Task description: Reproduce all of the records below word for word, leaving the pictures out of your answer.

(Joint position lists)
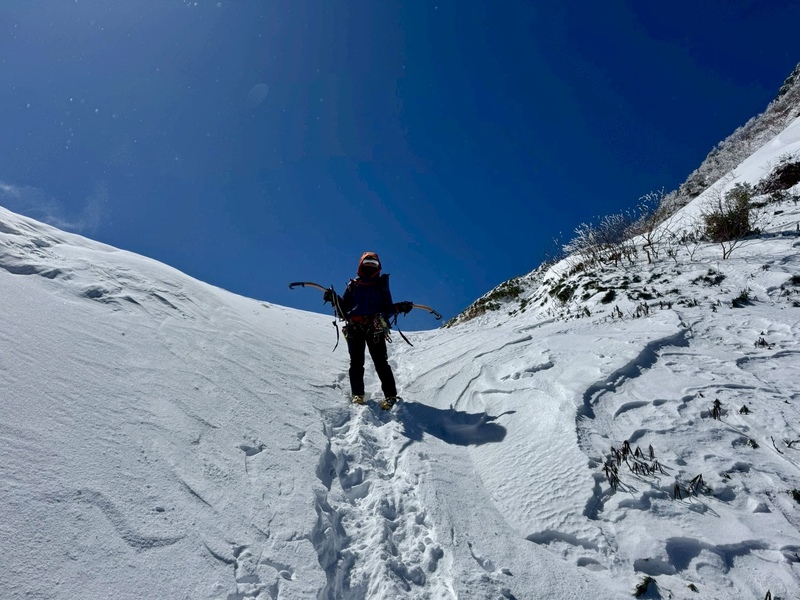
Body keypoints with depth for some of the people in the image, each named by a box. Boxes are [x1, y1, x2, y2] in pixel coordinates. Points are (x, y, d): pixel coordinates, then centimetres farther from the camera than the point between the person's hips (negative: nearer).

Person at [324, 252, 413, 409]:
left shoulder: (381, 285, 17)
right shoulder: (353, 285, 18)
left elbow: (387, 310, 14)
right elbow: (344, 309, 14)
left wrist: (398, 308, -5)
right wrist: (335, 299, -3)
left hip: (375, 329, -1)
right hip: (354, 328, 1)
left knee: (381, 362, -9)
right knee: (356, 362, -4)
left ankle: (390, 396, -9)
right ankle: (357, 394, 1)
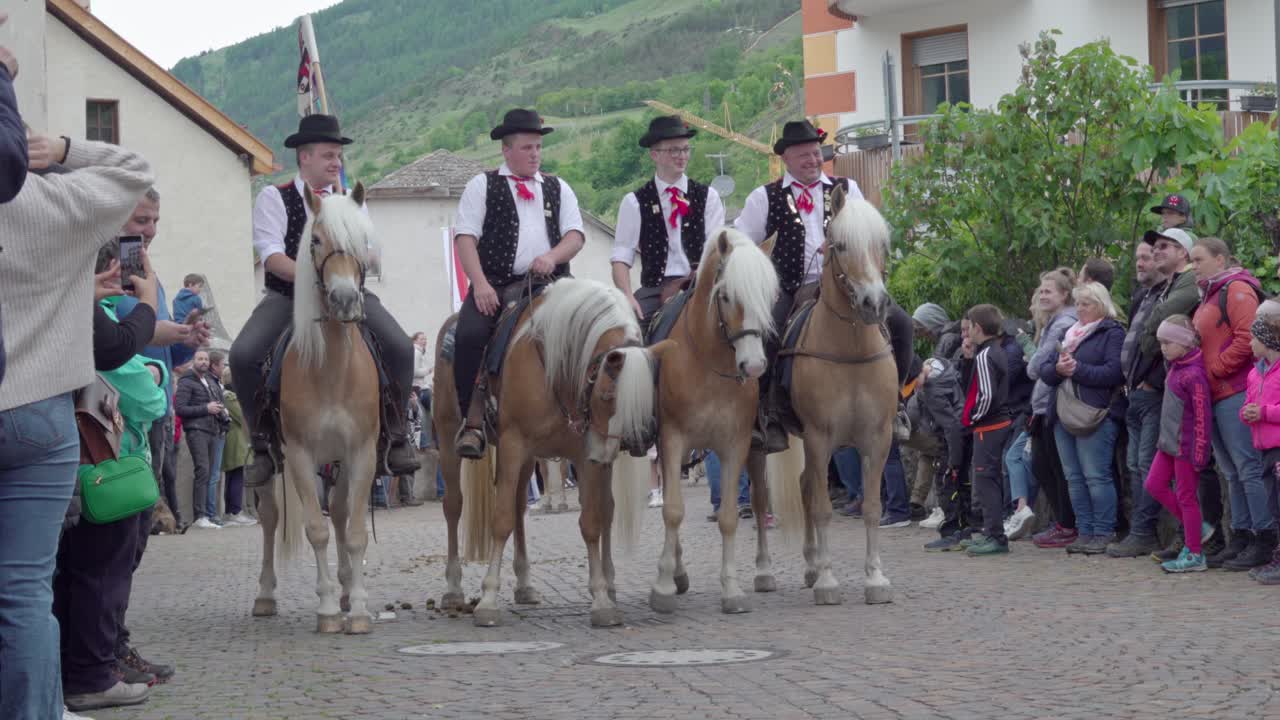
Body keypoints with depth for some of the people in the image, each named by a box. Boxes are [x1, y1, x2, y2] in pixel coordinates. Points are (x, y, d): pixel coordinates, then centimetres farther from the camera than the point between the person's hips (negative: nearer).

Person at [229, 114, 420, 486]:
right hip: (288, 296, -2)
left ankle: (396, 436, -5)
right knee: (243, 355, -25)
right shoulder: (274, 198, 1)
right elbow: (271, 256, -10)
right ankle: (262, 444, -9)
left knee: (400, 347, -20)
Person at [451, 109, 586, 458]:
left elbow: (576, 234, 11)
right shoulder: (482, 186, 12)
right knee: (470, 335, -28)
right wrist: (480, 285, -14)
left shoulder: (558, 189, 22)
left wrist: (553, 257, -12)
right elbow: (465, 237, 1)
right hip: (496, 286, -2)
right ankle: (473, 422, -21)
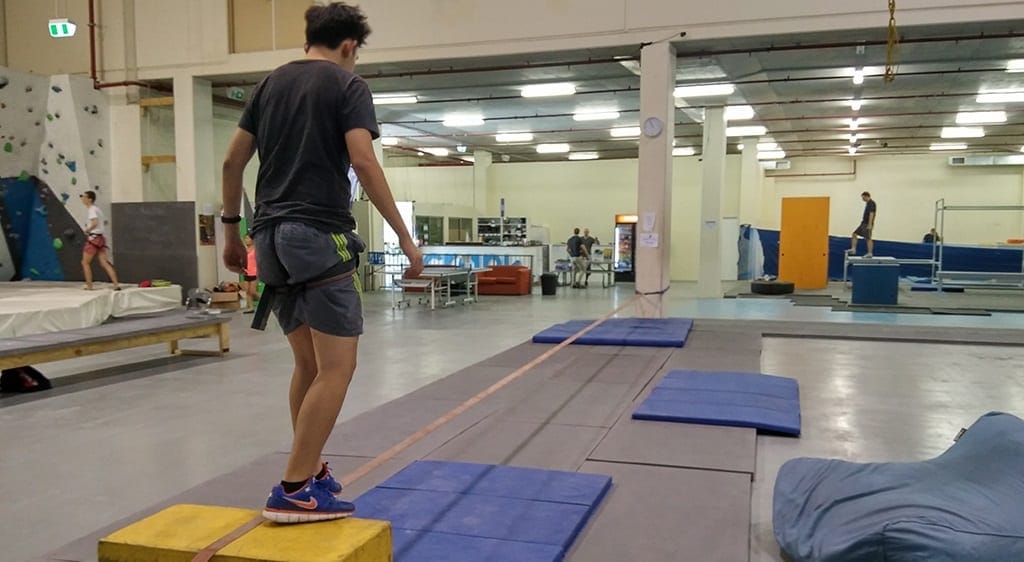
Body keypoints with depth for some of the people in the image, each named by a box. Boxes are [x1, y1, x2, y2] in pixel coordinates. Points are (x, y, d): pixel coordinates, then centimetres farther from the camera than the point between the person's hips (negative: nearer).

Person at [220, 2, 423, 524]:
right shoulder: (348, 85, -1)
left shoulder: (269, 84, 18)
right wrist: (403, 235, -12)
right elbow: (363, 161, -14)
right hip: (318, 235, -8)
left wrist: (232, 230, 24)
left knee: (308, 363, 16)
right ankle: (293, 490, -7)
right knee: (336, 366, -5)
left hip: (271, 236, 8)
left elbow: (232, 161, 16)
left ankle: (311, 472, 24)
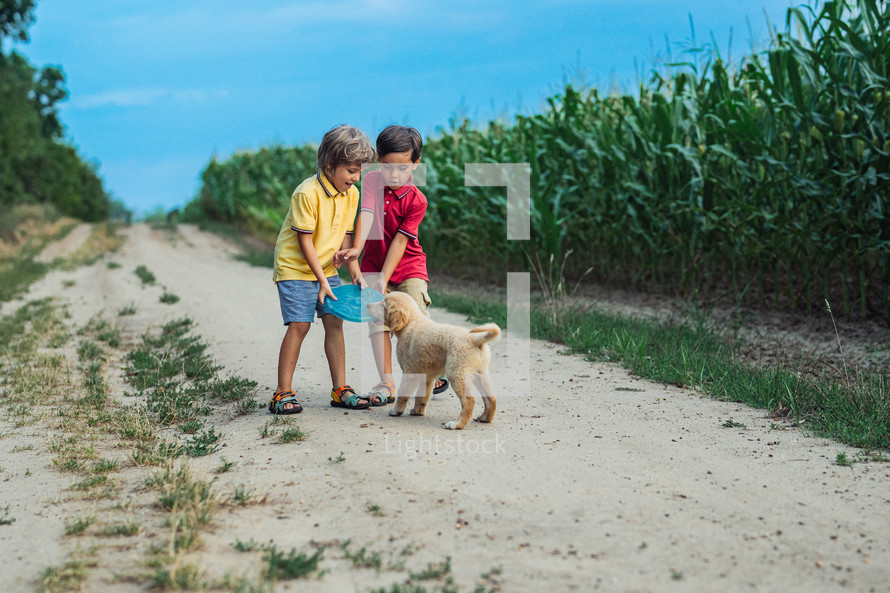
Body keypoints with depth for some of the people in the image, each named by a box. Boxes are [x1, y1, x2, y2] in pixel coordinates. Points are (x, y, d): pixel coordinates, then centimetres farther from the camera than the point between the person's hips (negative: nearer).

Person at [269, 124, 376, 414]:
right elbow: (305, 241, -19)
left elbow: (345, 237, 3)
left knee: (334, 321, 1)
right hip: (295, 267, -6)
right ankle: (283, 393, -3)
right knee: (299, 325, -11)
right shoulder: (307, 193, -22)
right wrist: (322, 280, -19)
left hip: (327, 268, 6)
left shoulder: (351, 194, -1)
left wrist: (355, 271, -6)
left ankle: (340, 389, 9)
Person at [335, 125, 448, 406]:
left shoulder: (417, 200, -14)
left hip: (408, 267, -2)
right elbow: (366, 214, -20)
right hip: (374, 265, 2)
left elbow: (400, 240, -18)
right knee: (378, 320, -5)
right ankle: (386, 384, -3)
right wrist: (356, 248, -36)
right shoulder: (372, 181, -7)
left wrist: (385, 278, -23)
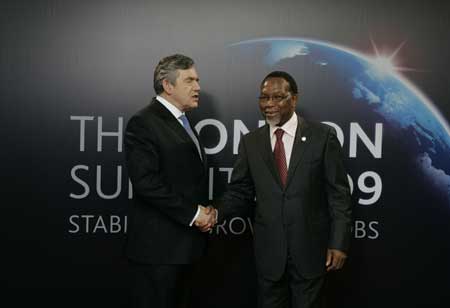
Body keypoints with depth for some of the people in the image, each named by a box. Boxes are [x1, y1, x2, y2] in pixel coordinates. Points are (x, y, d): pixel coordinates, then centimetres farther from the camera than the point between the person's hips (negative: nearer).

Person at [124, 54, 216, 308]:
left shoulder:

Solution below:
Body keypoints with depth for some of the people in the image, each named by a box. Boxes are [x1, y1, x2, y2] in pixel coordinates. Points are (x, y, d): pixel coordinates, then centimetres farther from the camera than the point between the person's hips (negative: nearer).

Person at [324, 252, 413, 409]:
left shoulder: (381, 285, 17)
right shoulder: (353, 285, 18)
left elbow: (387, 310, 14)
right elbow: (344, 309, 14)
left wrist: (398, 308, -5)
right wrist: (335, 299, -3)
left hip: (375, 329, -1)
right hip: (354, 328, 1)
left knee: (381, 362, -9)
right knee: (356, 362, -4)
left ankle: (390, 396, -9)
right ankle: (357, 394, 1)
Body keypoints with depth for some of the people in the image, each named by a box. Boxes are [x1, y1, x2, y2] in pixel coordinates. Points are (x, y, d): pixel coordinates, then centimetres farther from the camera than the point between the person's hips (negative: nearer).

Person at [229, 114, 420, 486]:
right hip: (288, 296, -2)
left ankle: (396, 436, -5)
right knee: (243, 355, -25)
right shoulder: (274, 198, 1)
right elbow: (271, 256, -10)
right ankle: (262, 444, -9)
left knee: (400, 347, -20)
Person at [451, 109, 586, 458]:
left elbow: (576, 234, 11)
right shoulder: (482, 186, 12)
right knee: (470, 335, -28)
right wrist: (480, 285, -14)
left shoulder: (558, 189, 22)
left wrist: (553, 257, -12)
right elbow: (465, 237, 1)
right hip: (496, 286, -2)
right ankle: (473, 422, -21)
Body keypoints with depth for some of the people in the image, each named by a box. Boxes are [x1, y1, x2, y2] in pixel coordinates. Points are (x, y, d): pixel coordinates, then centimetres farther from the camera than the point between the person's hips (negative: nearer).

Person at [220, 2, 423, 524]:
right shoulder: (348, 85, -1)
left shoulder: (269, 84, 18)
right wrist: (403, 235, -12)
right elbow: (363, 161, -14)
right hip: (318, 235, -8)
left wrist: (232, 230, 24)
left knee: (308, 363, 16)
right ankle: (293, 490, -7)
right knee: (336, 366, -5)
left hip: (271, 236, 8)
left elbow: (232, 161, 16)
left ankle: (311, 472, 24)
Body keypoints with depth for some of the people in the image, each named by a box. Boxes are [x1, y1, x2, y2] in pixel coordinates. Points are (x, y, d): pixel coordinates, then centimetres farther from the camera than the point between the person's hips (negative: nearer).

Person at [269, 124, 376, 414]:
right elbow: (305, 241, -19)
left elbow: (345, 237, 3)
left knee: (334, 321, 1)
right hip: (295, 267, -6)
right ankle: (283, 393, -3)
right knee: (299, 325, -11)
right shoulder: (307, 193, -22)
right wrist: (322, 280, -19)
left hip: (327, 268, 6)
left shoulder: (351, 194, -1)
left wrist: (355, 271, -6)
left ankle: (340, 389, 9)
Person at [335, 125, 448, 406]:
left shoulder: (417, 200, -14)
left hip: (408, 267, -2)
right elbow: (366, 214, -20)
right hip: (374, 265, 2)
left elbow: (400, 240, -18)
right knee: (378, 320, -5)
right ankle: (386, 384, -3)
right wrist: (356, 248, -36)
right shoulder: (372, 181, -7)
left wrist: (385, 278, -23)
Body keypoints with depth for some of the people in the image, each named by a box. Boxes are [x1, y1, x2, y2] in pixel coordinates. Points are (x, y, d): pixel coordinates, then centimetres farther from the camera than the point between the person's hips (negative: nearer).

Person at [124, 54, 216, 308]:
left shoulder:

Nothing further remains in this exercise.